This is the first Bangladeshi NDD-cohort-conducted CMA analysis. Using the GenomeArc Analytics tool, we detected a diagnostic yield of 12.26% (26/212), which is in strong agreement with other ethnically diverse neurodevelopmental disorder cohorts (Miller et al., 2010; Uddin et al., 2016; Chaves et al., 2019). Of the 12.26% (26/212), five patients were carrying different lengths of deletion and duplication CNVs in the 15q11.2q13.1 region of chromosome 15 (Table 1; Supplementary Figure S7). The proximal long arm ‘q’ of human chromosome 15q11-q13 harbors a cluster of imprinted genes, the expressions of which are controlled by the imprinting center (Buiting et al., 1995). Disruptions of this region due to deletion or duplication CNVs are associated with three distinct neurodevelopmental disorders: Prader–Willi syndrome (PWS, #176270), Angelman syndrome (AS, #105830), and 15q11-q13 duplication syndrome (Dup15q syndrome, #608636) (Bragin et al., 2014; Kalsner and Chamberlain, 2015). We also found three patients carrying an extra copy of chromosome 21q (dup21q), which is associated with Down’s syndrome (DS#190685).
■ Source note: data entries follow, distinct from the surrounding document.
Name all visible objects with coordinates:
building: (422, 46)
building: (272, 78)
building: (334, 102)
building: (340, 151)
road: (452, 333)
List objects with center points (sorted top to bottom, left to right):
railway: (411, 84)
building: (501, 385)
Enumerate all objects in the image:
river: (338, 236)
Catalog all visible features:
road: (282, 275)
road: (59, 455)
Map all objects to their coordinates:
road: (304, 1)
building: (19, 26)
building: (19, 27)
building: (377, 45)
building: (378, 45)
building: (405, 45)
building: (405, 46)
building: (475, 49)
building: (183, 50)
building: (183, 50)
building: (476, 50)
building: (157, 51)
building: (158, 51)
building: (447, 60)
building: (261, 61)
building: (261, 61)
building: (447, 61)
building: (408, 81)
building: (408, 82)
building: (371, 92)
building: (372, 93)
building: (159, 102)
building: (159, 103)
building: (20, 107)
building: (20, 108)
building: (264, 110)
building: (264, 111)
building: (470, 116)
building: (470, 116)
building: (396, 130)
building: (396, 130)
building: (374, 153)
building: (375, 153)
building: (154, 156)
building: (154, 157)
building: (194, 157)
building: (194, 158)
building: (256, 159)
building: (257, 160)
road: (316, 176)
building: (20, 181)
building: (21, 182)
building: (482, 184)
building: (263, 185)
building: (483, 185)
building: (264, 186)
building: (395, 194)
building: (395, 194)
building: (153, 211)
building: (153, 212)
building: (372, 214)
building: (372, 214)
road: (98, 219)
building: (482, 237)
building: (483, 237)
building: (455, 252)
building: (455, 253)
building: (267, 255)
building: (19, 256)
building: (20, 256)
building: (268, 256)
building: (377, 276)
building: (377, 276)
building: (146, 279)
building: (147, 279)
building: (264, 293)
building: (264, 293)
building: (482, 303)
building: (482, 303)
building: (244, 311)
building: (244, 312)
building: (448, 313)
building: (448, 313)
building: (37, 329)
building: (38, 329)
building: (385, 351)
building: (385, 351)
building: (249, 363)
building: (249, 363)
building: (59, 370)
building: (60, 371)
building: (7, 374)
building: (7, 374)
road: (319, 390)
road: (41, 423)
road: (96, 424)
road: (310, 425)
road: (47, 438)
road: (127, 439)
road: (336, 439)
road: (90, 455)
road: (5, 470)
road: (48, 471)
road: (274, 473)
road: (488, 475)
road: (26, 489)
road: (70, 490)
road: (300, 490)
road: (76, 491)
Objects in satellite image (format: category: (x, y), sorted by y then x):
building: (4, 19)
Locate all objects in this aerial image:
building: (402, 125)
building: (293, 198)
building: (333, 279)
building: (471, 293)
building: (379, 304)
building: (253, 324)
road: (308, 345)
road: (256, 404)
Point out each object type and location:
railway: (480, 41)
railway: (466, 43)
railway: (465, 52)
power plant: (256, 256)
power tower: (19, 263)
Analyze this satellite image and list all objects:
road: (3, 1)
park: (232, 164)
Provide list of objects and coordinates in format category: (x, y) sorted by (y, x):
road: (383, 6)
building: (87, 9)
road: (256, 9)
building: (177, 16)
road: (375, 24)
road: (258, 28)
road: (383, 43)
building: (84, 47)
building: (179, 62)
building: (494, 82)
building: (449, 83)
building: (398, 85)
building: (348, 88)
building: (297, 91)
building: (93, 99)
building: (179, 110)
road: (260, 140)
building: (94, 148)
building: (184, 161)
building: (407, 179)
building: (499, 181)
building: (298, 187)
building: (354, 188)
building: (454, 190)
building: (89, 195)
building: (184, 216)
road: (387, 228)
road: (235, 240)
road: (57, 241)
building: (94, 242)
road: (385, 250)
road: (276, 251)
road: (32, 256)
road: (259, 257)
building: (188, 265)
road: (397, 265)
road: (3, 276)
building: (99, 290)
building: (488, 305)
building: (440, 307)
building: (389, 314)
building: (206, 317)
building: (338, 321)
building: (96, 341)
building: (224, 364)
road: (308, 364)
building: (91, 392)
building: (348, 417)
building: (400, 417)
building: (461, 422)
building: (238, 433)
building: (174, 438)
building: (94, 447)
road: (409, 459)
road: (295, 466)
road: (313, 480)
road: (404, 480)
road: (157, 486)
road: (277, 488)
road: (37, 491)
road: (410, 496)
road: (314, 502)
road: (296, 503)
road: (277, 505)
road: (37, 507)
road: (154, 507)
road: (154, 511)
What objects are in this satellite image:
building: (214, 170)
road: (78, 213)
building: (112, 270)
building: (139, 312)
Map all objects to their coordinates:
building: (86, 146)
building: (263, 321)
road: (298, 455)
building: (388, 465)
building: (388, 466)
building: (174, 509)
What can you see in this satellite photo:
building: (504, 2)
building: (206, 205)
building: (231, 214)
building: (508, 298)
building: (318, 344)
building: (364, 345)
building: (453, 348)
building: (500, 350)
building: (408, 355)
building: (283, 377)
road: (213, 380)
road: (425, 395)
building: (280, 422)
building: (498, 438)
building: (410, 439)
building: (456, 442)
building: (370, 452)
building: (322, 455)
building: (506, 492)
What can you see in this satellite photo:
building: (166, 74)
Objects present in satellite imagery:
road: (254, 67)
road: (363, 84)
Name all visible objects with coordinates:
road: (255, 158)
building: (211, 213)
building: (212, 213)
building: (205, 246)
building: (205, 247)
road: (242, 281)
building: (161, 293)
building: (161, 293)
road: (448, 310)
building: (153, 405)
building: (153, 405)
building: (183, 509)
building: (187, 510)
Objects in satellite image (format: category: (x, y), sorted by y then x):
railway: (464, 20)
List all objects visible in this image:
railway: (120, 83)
Moreover, there were four other patients carrying 3.5 Mb deletion in the 17p11.2 (#40), 1.4 Mb deletion in the 7q11.23 (#107), 1.69 Mb deletion in the 17q12 (#59), and 1.9 Mb duplication in the 22q11.22q11.23 (#6) chromosomal regions (Table 1) that overlapped with the critical regions implicated with some well-characterized syndromes (Bragin et al., 2014), including Smith–Magenis syndrome (SMS# 182290), Williams–Beuren syndrome (WS# 194050), renal cysts and diabetes syndrome (RCAD#137920), and 22q11.2 distal deletion syndrome (OMIM#611867), respectively.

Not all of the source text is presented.